The EU-US Privacy Shield was created in 2016 (see our article on this subject) to enable the transfer of personal data outside the European Union to the United States.
It was a legal framework that European and US companies could join to allow a valid and adequate transfer of personal data across the Atlantic Ocean, in accordance with the EU data protection rules.
This framework provides for a number of obligations and commitments that affiliated companies had to respect. It could be assumed that companies, once they joined the Privacy Shield, could guarantee a sufficient (adequate) level of protection with regard to such transfers of personal data.
However, this approach was not accepted by the Court of Justice. Indeed, in its judgment of 16 July 2020, the Court concluded that the Privacy Shield, as it exists today, does not offer sufficient guarantees compared to the applicable EU privacy rules (GDPR).
2. Why did the Court of Justice decide that the EU-US privacy shield is unlawful?
The Court of Justice is concerned about the access by US government authorities to personal data transferred from Europe to the US.
After all, the GDPR requires that every international transfer provides a (nearly) equal level of protection with regard to the data being processed. This level of protection is assessed on the basis of the contractual agreements concluded in this respect (such as the “Standard Contractual Clauses”) but also on the basis of the legislation that is applicable to the committed companies.
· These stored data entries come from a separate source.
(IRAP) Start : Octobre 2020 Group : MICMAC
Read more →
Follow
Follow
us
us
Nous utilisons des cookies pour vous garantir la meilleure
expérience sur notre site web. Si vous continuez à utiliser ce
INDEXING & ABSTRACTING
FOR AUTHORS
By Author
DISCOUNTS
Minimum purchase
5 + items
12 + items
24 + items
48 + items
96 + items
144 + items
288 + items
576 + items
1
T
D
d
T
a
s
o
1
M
And this is precisely the issue.
The Court estimates that the US government is not bound by the obligations and commitments with which the members of the Privacy Shield must comply. These companies are and remain bound by the far-reaching access that the US government enforces on such data.
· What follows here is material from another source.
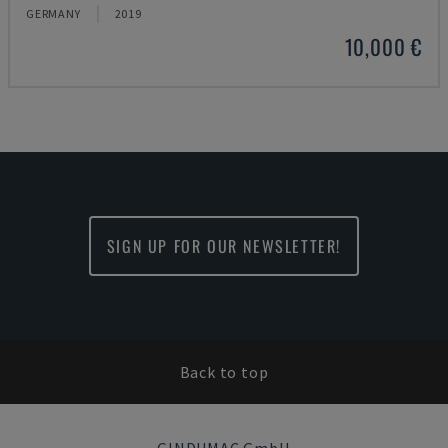
GERMANY
2019
10,000 €
SIGN UP FOR OUR NEWSLETTER!
Back to top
As a result, no adequate level of protection is provided for and therefore this transfer violates the GDPR.
According to the Court of Justice, the framework provided by the Privacy Shield is therefore unlawful.
The Court of Justice states that the "Standard Contractual Clauses" are lawful in principle, but in practice they can hardly be used for transfers to the US, since these will also be governed by US law, that takes priority.
It goes without saying that this judgement constitutes a serious obstacle to the exchange of personal data with the United States, which has an even bigger impact given the numerous American cloud services (Office, Amazon, Dropbox, Facebook...).
As a result, the use of these services by European companies is currently fundamentally illegal.
At the moment, it is not clear how to proceed since this decision undermines both the Privacy Shield, the Standard Contractual Clauses and the binding corporate rules. A period of uncertainty therefore arises in this respect.
Since no transition period is foreseen, data transfers under the Privacy Shield are immediately illegal and must be stopped immediately.
In many cases, the contractual relationship between the parties will have to include a clause that no transfers to the United States are allowed. However, this is difficult for US companies given the far-reaching power of the US government to request data stored outside the US on the basis of the "Cloud Act".
According to Article 49 of the GDPR, transfers to states that cannot provide an adequate level of protection are still possible in a number of situations, such as, for example, reasons of important public interest and in the case of explicit and informed consent of the data subjects.
However, these possibilities are limited and therefore difficult to use in practice.
In any case, we will keep you informed on this matter.